=== WHAT YOU HAVE TO DO ===
Reproduce verbatim everything from the line containing "class: Magnoliopsida" down to the last line of the data below, leaving the pictures out of your answer.

— Start RECORDS SHOWN —

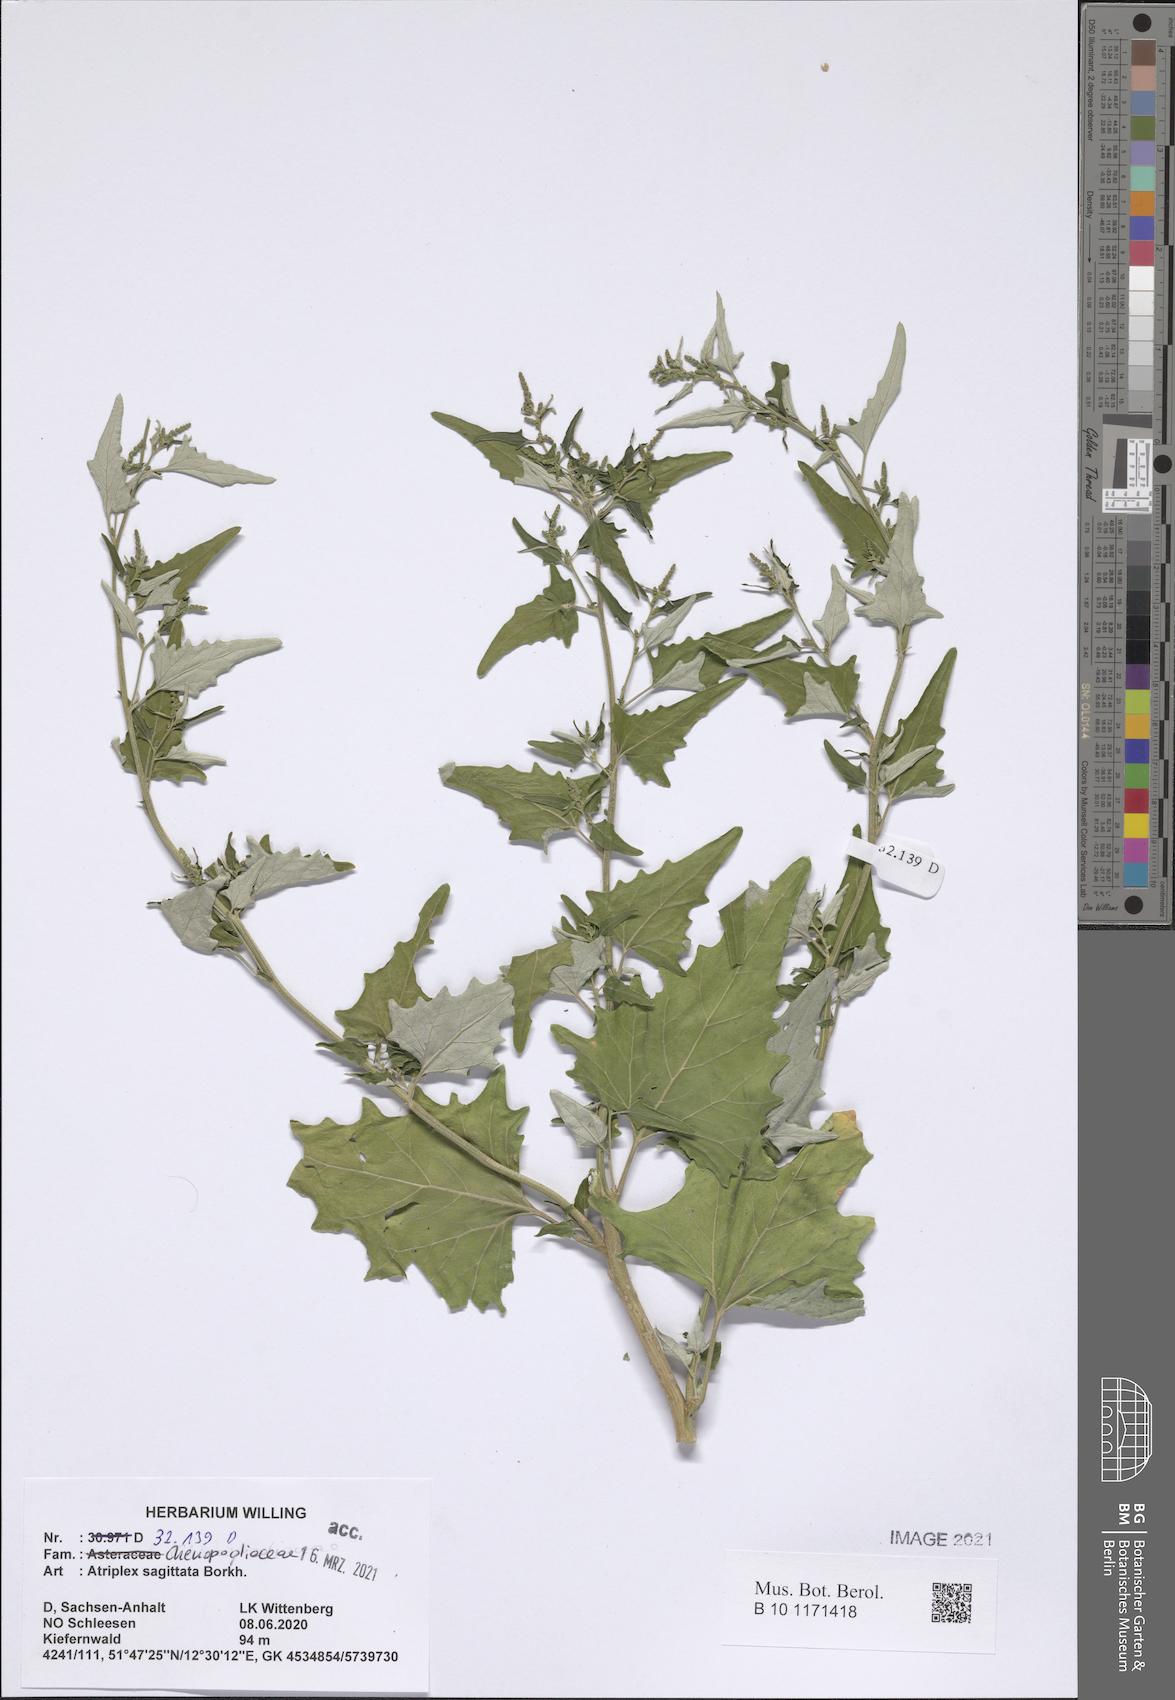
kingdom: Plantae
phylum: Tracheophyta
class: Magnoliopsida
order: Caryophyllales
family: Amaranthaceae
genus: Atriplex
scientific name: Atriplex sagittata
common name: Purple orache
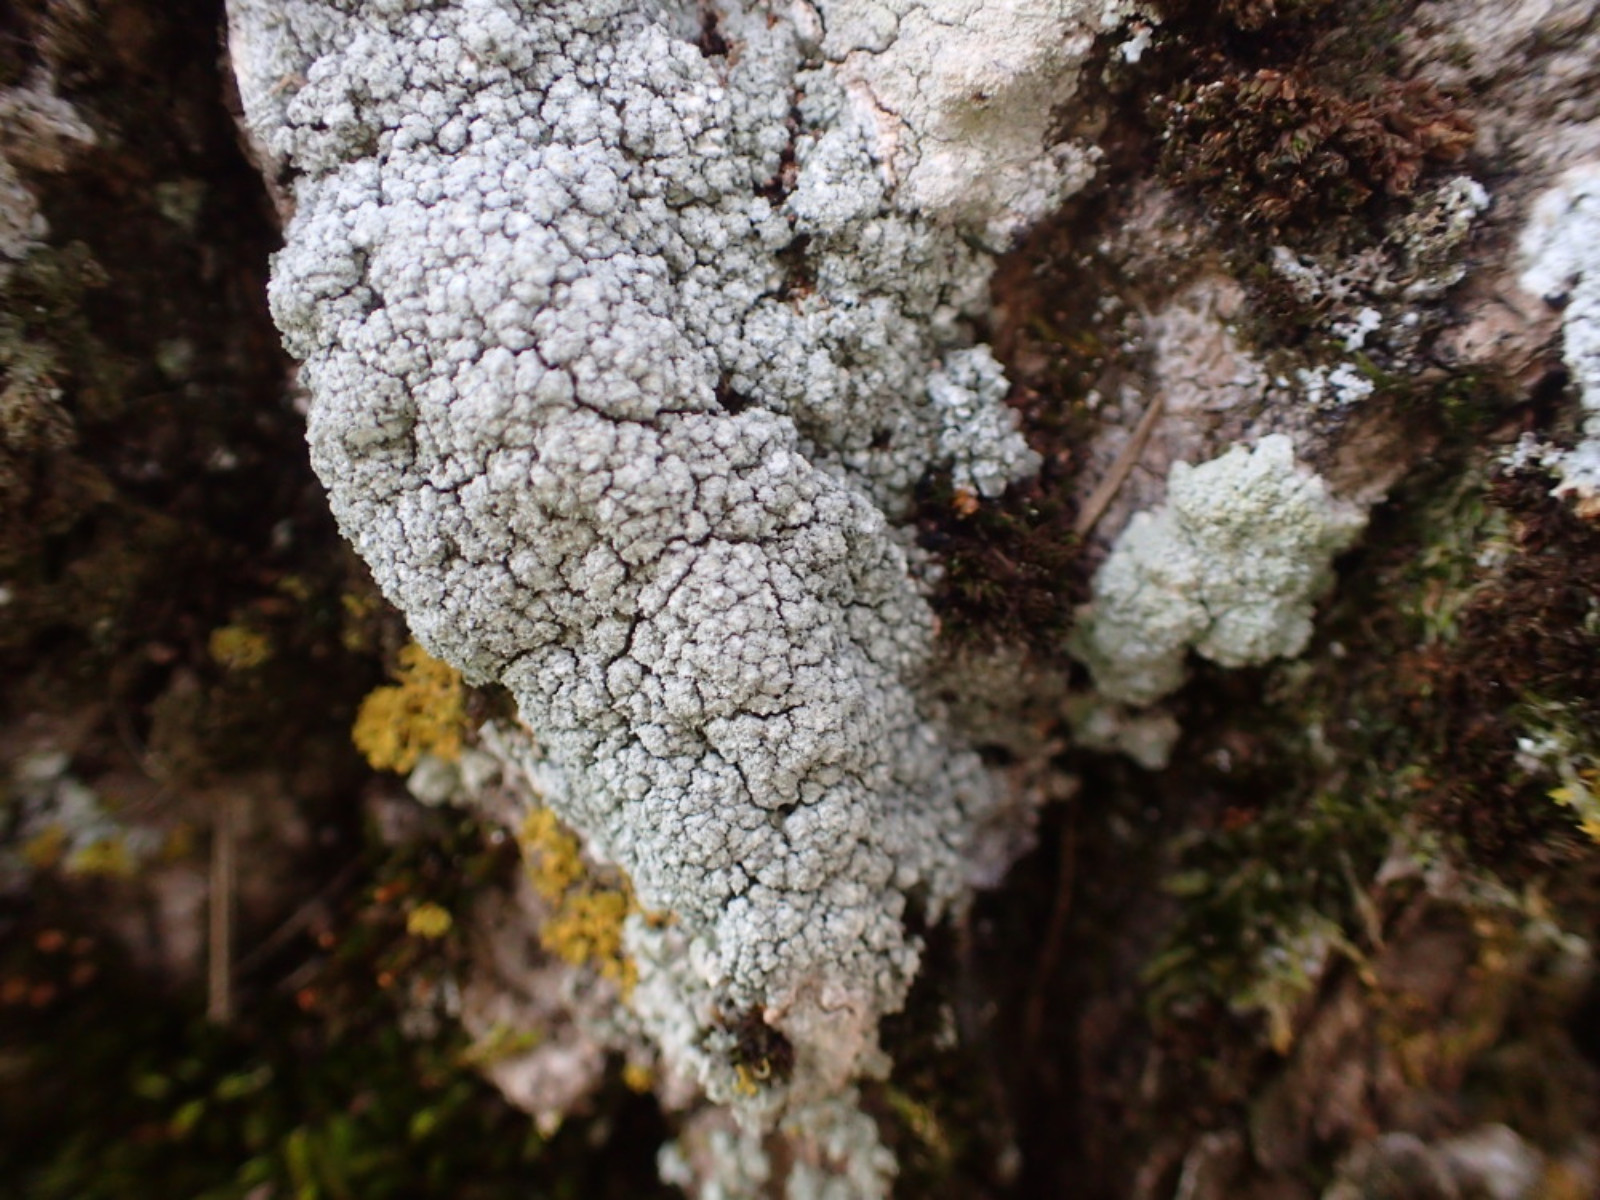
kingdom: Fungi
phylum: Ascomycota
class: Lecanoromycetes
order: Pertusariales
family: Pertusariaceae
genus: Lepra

— End RECORDS SHOWN —

=== RESPONSE ===
class: Magnoliopsida
order: Caryophyllales
family: Amaranthaceae
genus: Atriplex
scientific name: Atriplex sagittata
common name: Purple orache
kingdom: Fungi
phylum: Ascomycota
class: Lecanoromycetes
order: Pertusariales
family: Pertusariaceae
genus: Lepra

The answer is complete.